I do have to say, however, that there are several good points that are made, and it has me thinking twice. It aptly makes use of the quote, "Power corrupts; absolute power corrupts absolutely." And it is true - it is hard to think of any company that might be as well-poised to cause massive harm than Google. After all, they are amassing more information in one place than any other company I can think of, and the fact that there have been scores of citizens outraged by google's actions in the past, that maybe we have good reason to take pause. But this alone is not enough to condemn them to being evil.

The article uses a few examples, that of Google's refusal to address the concerns of citizens with privacy concerns, and even a reference to an article in The New York Times on how Google raised the cost of infant care from 37K a year to 55K. This seemed shocking to me given all of the fanfare about what a great company Google is to work for, but alas the company did not reverse its decision, instead rolling back the price increase (which is substantially over market price) only moderately. And that was that. Enderle makes a good point - that money is eclipsing the widely-held belief and notion that Google cares a great deal about something bigger than money. But this seems to fly in the face of that image.
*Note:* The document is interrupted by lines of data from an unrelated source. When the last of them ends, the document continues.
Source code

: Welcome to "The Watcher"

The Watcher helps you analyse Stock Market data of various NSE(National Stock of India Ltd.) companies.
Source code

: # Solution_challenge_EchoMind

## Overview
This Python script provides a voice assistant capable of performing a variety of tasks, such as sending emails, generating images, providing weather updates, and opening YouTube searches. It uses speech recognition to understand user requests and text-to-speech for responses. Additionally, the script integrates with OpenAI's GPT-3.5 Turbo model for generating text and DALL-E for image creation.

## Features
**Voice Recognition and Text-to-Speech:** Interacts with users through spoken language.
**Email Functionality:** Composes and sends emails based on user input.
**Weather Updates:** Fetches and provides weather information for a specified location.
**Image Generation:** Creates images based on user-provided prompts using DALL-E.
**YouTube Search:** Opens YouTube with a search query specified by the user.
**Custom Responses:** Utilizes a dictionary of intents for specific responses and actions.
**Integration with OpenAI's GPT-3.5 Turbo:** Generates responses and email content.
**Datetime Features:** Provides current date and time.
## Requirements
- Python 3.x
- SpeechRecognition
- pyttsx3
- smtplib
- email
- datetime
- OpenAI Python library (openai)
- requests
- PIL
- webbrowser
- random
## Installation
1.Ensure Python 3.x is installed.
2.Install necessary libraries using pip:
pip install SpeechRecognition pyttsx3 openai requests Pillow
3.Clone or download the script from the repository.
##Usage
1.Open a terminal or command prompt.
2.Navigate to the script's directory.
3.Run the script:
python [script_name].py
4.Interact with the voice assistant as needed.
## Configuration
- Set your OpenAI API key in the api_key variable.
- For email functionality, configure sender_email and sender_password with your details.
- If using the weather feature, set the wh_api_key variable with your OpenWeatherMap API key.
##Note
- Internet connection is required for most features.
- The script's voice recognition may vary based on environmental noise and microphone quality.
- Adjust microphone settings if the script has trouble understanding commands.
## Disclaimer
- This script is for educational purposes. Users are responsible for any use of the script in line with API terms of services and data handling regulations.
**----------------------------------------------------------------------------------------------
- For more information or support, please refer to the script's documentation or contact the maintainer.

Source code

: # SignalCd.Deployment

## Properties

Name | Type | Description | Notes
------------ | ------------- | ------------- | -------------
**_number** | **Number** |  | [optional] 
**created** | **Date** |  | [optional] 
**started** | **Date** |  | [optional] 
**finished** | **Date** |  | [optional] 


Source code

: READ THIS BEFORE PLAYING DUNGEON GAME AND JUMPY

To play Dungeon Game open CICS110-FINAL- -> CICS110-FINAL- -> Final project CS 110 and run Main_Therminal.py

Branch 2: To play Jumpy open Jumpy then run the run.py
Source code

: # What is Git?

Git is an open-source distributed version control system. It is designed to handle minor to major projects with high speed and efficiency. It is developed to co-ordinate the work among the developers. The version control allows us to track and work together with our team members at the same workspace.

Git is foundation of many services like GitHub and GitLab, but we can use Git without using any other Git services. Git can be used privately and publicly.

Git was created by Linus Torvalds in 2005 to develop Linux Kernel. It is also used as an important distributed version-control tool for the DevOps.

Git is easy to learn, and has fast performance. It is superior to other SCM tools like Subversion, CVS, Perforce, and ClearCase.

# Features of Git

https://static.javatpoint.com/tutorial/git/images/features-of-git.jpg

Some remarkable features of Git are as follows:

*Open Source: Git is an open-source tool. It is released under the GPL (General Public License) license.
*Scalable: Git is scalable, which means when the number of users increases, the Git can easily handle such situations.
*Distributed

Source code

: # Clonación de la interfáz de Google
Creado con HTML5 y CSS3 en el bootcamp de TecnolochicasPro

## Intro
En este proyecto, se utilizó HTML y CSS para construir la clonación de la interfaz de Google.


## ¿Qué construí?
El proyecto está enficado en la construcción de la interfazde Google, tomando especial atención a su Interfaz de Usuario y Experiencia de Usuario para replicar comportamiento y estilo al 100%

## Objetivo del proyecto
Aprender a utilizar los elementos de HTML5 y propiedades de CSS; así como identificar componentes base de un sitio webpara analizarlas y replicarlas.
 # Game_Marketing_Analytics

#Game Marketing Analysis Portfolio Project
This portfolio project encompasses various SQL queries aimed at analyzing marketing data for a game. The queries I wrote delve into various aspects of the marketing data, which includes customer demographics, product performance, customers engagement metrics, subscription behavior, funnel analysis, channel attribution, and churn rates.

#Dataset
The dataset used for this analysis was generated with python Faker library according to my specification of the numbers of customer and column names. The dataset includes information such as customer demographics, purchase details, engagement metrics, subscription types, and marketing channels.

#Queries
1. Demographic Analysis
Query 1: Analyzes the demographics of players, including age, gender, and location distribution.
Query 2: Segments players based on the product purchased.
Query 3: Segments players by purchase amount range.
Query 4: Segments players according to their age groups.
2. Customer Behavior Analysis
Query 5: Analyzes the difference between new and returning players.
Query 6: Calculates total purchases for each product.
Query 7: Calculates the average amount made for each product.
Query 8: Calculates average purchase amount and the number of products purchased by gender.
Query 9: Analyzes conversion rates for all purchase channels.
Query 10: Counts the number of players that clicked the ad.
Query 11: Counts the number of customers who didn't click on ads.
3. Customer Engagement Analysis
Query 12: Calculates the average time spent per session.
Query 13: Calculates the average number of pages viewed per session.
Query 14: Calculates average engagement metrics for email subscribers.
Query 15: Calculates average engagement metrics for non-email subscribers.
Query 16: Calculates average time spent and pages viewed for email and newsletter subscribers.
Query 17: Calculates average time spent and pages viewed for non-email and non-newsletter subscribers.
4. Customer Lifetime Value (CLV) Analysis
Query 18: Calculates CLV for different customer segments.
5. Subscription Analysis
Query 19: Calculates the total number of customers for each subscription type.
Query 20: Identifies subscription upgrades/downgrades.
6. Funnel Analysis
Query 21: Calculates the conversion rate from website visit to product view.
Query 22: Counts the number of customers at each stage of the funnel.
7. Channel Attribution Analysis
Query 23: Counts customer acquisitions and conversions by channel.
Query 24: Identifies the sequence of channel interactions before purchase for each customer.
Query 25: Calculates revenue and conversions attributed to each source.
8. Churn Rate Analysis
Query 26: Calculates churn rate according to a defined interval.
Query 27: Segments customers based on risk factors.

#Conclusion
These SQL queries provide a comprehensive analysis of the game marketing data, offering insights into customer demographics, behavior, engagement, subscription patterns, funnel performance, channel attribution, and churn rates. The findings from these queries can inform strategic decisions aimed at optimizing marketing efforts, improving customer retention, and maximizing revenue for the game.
There is also the case of Google censoring information in China, and refusing to take down materials from its archives that is admittedly false and destructive towards individuals. Who knows what the real intentions of the company are? I am more likely to give people the benefit of the doubt rather than assume they are evil given some isolated incidents, and after all, Google is run by people.

But the fact that the government is supposedly going to gmail, which in itself can be a terrifying thought, and a seemingly increased incidence of this behavior, maybe we do have something to worry about. The benefit that Google has bestowed upon society is certainly vast and important, and they deserve credit for that. But we should not lose sight of the fact that the tech industry is still run by people, and as much as I believe in the good of people, these execs are subject to the same temptations and pitfalls as you or I. We should remember that being innovative and smart does not change this fact.